Task to carry out: Please count the lines in the entries below that contain the string "class" and reply with that number alone.

Information provided:
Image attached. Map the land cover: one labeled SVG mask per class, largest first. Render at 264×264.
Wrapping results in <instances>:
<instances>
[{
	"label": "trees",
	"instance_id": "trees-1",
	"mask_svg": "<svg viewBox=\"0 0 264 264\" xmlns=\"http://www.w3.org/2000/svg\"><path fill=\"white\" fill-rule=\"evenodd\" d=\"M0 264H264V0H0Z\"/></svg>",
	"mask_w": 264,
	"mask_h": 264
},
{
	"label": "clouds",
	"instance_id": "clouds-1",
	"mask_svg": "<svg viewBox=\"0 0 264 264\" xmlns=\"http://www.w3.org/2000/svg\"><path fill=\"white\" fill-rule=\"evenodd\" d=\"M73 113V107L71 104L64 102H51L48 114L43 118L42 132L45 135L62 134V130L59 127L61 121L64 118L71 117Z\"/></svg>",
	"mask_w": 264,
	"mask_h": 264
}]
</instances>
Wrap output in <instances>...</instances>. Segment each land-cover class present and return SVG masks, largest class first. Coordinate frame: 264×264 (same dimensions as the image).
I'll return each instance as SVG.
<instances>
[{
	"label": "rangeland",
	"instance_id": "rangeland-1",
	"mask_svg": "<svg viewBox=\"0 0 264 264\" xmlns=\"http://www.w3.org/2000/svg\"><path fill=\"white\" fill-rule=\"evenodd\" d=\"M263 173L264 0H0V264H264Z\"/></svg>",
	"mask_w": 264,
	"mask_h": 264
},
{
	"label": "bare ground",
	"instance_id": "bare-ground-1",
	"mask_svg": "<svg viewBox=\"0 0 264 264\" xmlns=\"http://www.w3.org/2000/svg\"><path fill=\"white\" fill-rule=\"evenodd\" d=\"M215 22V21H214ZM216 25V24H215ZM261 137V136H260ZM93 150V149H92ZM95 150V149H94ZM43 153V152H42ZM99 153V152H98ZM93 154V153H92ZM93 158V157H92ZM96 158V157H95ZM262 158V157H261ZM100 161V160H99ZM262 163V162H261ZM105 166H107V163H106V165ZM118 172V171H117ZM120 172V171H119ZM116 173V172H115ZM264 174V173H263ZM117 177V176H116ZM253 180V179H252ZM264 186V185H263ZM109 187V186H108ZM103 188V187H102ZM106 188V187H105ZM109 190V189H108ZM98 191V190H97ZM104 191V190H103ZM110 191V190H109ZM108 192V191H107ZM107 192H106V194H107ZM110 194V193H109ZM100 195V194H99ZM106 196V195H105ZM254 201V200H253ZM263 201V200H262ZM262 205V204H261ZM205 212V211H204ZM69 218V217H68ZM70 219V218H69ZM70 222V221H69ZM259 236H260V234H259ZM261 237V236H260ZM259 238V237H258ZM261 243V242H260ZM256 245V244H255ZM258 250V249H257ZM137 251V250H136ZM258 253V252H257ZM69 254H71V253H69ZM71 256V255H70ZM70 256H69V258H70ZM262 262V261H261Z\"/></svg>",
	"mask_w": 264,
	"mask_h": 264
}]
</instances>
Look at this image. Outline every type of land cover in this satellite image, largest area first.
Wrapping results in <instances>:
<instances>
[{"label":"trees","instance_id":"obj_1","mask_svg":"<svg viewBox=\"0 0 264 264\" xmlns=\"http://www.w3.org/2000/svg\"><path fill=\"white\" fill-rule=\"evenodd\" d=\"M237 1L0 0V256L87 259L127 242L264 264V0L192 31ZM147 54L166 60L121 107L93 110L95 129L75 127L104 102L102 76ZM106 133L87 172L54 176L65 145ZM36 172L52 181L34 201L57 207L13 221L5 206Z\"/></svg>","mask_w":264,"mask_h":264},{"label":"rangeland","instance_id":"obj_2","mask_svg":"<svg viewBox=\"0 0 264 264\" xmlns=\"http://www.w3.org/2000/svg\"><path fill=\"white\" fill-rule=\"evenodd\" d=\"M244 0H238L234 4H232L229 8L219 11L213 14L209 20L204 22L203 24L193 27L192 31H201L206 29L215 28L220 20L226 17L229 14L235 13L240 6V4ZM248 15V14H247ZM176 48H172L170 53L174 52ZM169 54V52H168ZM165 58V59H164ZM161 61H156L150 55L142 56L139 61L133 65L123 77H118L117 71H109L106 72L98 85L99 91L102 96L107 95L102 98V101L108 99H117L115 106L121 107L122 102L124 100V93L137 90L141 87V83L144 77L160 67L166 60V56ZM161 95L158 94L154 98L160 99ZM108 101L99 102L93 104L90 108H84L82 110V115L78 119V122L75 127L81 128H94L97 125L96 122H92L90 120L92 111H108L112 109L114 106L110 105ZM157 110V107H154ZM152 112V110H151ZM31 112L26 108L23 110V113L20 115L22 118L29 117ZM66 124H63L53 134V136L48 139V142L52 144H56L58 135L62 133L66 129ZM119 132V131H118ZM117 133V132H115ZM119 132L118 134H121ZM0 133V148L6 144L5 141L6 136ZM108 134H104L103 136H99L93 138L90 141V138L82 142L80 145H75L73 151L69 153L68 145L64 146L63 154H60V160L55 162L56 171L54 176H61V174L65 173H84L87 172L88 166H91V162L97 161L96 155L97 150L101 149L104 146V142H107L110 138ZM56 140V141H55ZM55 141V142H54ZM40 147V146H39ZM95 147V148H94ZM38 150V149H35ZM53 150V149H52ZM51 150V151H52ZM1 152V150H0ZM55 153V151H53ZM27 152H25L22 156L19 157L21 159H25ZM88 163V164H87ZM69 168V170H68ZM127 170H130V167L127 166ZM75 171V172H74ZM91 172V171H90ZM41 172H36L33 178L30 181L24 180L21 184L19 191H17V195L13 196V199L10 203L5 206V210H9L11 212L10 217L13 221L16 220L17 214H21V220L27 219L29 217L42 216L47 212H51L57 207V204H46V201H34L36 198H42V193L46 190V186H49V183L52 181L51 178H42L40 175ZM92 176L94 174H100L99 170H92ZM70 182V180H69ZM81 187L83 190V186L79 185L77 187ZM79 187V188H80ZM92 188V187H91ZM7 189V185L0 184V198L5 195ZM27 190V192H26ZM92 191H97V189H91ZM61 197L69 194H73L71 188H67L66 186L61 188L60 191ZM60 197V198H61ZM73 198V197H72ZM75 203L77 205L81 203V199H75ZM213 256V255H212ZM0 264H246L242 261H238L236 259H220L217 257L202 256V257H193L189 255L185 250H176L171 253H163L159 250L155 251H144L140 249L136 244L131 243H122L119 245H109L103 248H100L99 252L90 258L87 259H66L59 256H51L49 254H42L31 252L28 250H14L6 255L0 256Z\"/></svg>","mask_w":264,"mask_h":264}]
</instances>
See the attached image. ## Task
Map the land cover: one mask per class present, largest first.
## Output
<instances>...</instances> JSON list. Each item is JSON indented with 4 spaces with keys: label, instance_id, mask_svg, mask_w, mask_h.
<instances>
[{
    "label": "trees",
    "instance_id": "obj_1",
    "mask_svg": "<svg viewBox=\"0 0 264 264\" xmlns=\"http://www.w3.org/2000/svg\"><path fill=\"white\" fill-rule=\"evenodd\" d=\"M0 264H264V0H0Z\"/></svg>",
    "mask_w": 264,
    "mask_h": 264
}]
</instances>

Solution for this exercise: 3